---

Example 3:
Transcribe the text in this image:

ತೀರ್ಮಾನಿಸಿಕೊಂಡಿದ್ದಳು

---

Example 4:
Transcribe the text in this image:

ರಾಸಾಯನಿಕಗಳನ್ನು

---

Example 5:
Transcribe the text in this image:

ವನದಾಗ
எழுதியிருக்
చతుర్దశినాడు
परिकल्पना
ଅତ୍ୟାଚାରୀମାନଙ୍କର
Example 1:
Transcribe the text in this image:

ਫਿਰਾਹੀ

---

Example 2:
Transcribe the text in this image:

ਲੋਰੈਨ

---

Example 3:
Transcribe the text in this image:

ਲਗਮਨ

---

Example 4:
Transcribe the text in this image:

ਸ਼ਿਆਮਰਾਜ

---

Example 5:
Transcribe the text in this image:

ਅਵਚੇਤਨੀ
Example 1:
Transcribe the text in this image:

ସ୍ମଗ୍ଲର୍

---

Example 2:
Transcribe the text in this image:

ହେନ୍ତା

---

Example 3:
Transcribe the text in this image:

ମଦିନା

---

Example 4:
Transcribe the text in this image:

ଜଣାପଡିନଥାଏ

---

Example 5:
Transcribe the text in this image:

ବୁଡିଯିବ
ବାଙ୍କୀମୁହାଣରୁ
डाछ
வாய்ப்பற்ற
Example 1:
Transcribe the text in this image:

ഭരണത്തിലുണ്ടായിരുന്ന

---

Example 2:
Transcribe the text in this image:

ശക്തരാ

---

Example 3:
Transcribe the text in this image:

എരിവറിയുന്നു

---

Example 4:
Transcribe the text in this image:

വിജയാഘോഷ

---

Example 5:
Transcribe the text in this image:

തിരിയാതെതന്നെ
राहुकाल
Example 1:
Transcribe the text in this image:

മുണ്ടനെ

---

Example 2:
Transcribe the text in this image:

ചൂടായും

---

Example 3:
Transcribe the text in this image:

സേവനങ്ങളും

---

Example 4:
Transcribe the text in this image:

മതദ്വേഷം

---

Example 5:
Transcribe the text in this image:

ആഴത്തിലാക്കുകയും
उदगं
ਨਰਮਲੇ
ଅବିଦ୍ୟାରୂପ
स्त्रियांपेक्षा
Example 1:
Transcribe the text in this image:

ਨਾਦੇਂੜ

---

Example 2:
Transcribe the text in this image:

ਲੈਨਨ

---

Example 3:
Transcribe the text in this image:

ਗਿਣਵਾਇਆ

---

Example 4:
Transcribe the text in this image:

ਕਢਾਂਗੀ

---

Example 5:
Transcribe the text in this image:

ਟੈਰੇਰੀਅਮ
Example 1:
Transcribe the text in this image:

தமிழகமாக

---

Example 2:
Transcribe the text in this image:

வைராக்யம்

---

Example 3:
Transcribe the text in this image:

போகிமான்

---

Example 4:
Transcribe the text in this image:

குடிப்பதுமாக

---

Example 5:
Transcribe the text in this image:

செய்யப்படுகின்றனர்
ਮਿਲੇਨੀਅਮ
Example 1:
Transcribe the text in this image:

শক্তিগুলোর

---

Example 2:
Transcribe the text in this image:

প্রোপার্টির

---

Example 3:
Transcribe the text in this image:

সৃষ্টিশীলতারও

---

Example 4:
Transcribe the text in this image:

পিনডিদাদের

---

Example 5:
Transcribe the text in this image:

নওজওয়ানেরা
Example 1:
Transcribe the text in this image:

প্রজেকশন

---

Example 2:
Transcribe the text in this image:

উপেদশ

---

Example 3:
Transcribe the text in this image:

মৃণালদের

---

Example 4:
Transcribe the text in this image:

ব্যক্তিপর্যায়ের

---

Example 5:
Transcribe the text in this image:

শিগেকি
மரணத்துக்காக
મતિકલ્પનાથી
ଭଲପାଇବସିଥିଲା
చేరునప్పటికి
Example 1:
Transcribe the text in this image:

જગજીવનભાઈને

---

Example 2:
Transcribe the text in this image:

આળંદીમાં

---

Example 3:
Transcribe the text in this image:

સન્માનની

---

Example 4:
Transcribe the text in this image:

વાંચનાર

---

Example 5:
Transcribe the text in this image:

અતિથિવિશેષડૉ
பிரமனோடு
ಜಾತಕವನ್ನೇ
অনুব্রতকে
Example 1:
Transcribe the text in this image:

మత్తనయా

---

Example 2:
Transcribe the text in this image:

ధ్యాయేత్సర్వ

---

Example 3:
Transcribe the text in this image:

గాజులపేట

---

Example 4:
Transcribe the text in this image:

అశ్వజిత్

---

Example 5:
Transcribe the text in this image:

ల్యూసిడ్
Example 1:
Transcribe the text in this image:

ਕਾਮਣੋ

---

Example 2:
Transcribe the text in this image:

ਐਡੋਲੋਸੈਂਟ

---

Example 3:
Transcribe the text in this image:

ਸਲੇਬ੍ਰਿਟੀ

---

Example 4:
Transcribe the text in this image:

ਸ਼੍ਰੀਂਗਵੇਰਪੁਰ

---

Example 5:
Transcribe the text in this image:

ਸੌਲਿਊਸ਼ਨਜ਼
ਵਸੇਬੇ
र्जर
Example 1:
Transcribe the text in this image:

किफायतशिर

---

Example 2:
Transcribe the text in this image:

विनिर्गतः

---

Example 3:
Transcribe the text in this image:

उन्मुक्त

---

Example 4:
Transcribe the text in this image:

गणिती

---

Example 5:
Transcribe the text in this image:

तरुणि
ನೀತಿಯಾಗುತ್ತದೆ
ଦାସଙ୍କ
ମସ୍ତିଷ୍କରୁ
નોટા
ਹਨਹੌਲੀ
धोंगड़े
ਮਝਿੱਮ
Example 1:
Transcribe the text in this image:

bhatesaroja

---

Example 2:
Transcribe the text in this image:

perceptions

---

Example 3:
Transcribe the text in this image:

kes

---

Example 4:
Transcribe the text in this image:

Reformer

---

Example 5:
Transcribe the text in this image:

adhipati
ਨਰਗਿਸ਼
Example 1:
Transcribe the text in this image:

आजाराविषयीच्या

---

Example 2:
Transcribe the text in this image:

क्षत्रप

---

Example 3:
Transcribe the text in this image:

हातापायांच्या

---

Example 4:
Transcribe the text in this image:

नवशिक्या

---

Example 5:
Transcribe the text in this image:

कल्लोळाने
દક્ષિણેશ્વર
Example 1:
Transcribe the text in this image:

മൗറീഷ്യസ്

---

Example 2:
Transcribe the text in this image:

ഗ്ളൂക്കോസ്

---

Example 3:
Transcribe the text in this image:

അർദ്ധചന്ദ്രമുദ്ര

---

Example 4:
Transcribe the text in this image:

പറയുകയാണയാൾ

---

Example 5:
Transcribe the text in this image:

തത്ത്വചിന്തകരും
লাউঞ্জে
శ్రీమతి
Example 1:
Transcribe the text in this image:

-- -- --

(Task description)
Reproduce all the data precisely, word for word.

(Your solution)
---

Example 3:
Transcribe the text in this image:

ತೀರ್ಮಾನಿಸಿಕೊಂಡಿದ್ದಳು

---

Example 4:
Transcribe the text in this image:

ರಾಸಾಯನಿಕಗಳನ್ನು

---

Example 5:
Transcribe the text in this image:

ವನದಾಗ
எழுதியிருக்
చతుర్దశినాడు
परिकल्पना
ଅତ୍ୟାଚାରୀମାନଙ୍କର
Example 1:
Transcribe the text in this image:

ਫਿਰਾਹੀ

---

Example 2:
Transcribe the text in this image:

ਲੋਰੈਨ

---

Example 3:
Transcribe the text in this image:

ਲਗਮਨ

---

Example 4:
Transcribe the text in this image:

ਸ਼ਿਆਮਰਾਜ

---

Example 5:
Transcribe the text in this image:

ਅਵਚੇਤਨੀ
Example 1:
Transcribe the text in this image:

ସ୍ମଗ୍ଲର୍

---

Example 2:
Transcribe the text in this image:

ହେନ୍ତା

---

Example 3:
Transcribe the text in this image:

ମଦିନା

---

Example 4:
Transcribe the text in this image:

ଜଣାପଡିନଥାଏ

---

Example 5:
Transcribe the text in this image:

ବୁଡିଯିବ
ବାଙ୍କୀମୁହାଣରୁ
डाछ
வாய்ப்பற்ற
Example 1:
Transcribe the text in this image:

ഭരണത്തിലുണ്ടായിരുന്ന

---

Example 2:
Transcribe the text in this image:

ശക്തരാ

---

Example 3:
Transcribe the text in this image:

എരിവറിയുന്നു

---

Example 4:
Transcribe the text in this image:

വിജയാഘോഷ

---

Example 5:
Transcribe the text in this image:

തിരിയാതെതന്നെ
राहुकाल
Example 1:
Transcribe the text in this image:

മുണ്ടനെ

---

Example 2:
Transcribe the text in this image:

ചൂടായും

---

Example 3:
Transcribe the text in this image:

സേവനങ്ങളും

---

Example 4:
Transcribe the text in this image:

മതദ്വേഷം

---

Example 5:
Transcribe the text in this image:

ആഴത്തിലാക്കുകയും
उदगं
ਨਰਮਲੇ
ଅବିଦ୍ୟାରୂପ
स्त्रियांपेक्षा
Example 1:
Transcribe the text in this image:

ਨਾਦੇਂੜ

---

Example 2:
Transcribe the text in this image:

ਲੈਨਨ

---

Example 3:
Transcribe the text in this image:

ਗਿਣਵਾਇਆ

---

Example 4:
Transcribe the text in this image:

ਕਢਾਂਗੀ

---

Example 5:
Transcribe the text in this image:

ਟੈਰੇਰੀਅਮ
Example 1:
Transcribe the text in this image:

தமிழகமாக

---

Example 2:
Transcribe the text in this image:

வைராக்யம்

---

Example 3:
Transcribe the text in this image:

போகிமான்

---

Example 4:
Transcribe the text in this image:

குடிப்பதுமாக

---

Example 5:
Transcribe the text in this image:

செய்யப்படுகின்றனர்
ਮਿਲੇਨੀਅਮ
Example 1:
Transcribe the text in this image:

শক্তিগুলোর

---

Example 2:
Transcribe the text in this image:

প্রোপার্টির

---

Example 3:
Transcribe the text in this image:

সৃষ্টিশীলতারও

---

Example 4:
Transcribe the text in this image:

পিনডিদাদের

---

Example 5:
Transcribe the text in this image:

নওজওয়ানেরা
Example 1:
Transcribe the text in this image:

প্রজেকশন

---

Example 2:
Transcribe the text in this image:

উপেদশ

---

Example 3:
Transcribe the text in this image:

মৃণালদের

---

Example 4:
Transcribe the text in this image:

ব্যক্তিপর্যায়ের

---

Example 5:
Transcribe the text in this image:

শিগেকি
மரணத்துக்காக
મતિકલ્પનાથી
ଭଲପାଇବସିଥିଲା
చేరునప్పటికి
Example 1:
Transcribe the text in this image:

જગજીવનભાઈને

---

Example 2:
Transcribe the text in this image:

આળંદીમાં

---

Example 3:
Transcribe the text in this image:

સન્માનની

---

Example 4:
Transcribe the text in this image:

વાંચનાર

---

Example 5:
Transcribe the text in this image:

અતિથિવિશેષડૉ
பிரமனோடு
ಜಾತಕವನ್ನೇ
অনুব্রতকে
Example 1:
Transcribe the text in this image:

మత్తనయా

---

Example 2:
Transcribe the text in this image:

ధ్యాయేత్సర్వ

---

Example 3:
Transcribe the text in this image:

గాజులపేట

---

Example 4:
Transcribe the text in this image:

అశ్వజిత్

---

Example 5:
Transcribe the text in this image:

ల్యూసిడ్
Example 1:
Transcribe the text in this image:

ਕਾਮਣੋ

---

Example 2:
Transcribe the text in this image:

ਐਡੋਲੋਸੈਂਟ

---

Example 3:
Transcribe the text in this image:

ਸਲੇਬ੍ਰਿਟੀ

---

Example 4:
Transcribe the text in this image:

ਸ਼੍ਰੀਂਗਵੇਰਪੁਰ

---

Example 5:
Transcribe the text in this image:

ਸੌਲਿਊਸ਼ਨਜ਼
ਵਸੇਬੇ
र्जर
Example 1:
Transcribe the text in this image:

किफायतशिर

---

Example 2:
Transcribe the text in this image:

विनिर्गतः

---

Example 3:
Transcribe the text in this image:

उन्मुक्त

---

Example 4:
Transcribe the text in this image:

गणिती

---

Example 5:
Transcribe the text in this image:

तरुणि
ನೀತಿಯಾಗುತ್ತದೆ
ଦାସଙ୍କ
ମସ୍ତିଷ୍କରୁ
નોટા
ਹਨਹੌਲੀ
धोंगड़े
ਮਝਿੱਮ
Example 1:
Transcribe the text in this image:

bhatesaroja

---

Example 2:
Transcribe the text in this image:

perceptions

---

Example 3:
Transcribe the text in this image:

kes

---

Example 4:
Transcribe the text in this image:

Reformer

---

Example 5:
Transcribe the text in this image:

adhipati
ਨਰਗਿਸ਼
Example 1:
Transcribe the text in this image:

आजाराविषयीच्या

---

Example 2:
Transcribe the text in this image:

क्षत्रप

---

Example 3:
Transcribe the text in this image:

हातापायांच्या

---

Example 4:
Transcribe the text in this image:

नवशिक्या

---

Example 5:
Transcribe the text in this image:

कल्लोळाने
દક્ષિણેશ્વર
Example 1:
Transcribe the text in this image:

മൗറീഷ്യസ്

---

Example 2:
Transcribe the text in this image:

ഗ്ളൂക്കോസ്

---

Example 3:
Transcribe the text in this image:

അർദ്ധചന്ദ്രമുദ്ര

---

Example 4:
Transcribe the text in this image:

പറയുകയാണയാൾ

---

Example 5:
Transcribe the text in this image:

തത്ത്വചിന്തകരും
লাউঞ্জে
శ్రీమతి
Example 1:
Transcribe the text in this image:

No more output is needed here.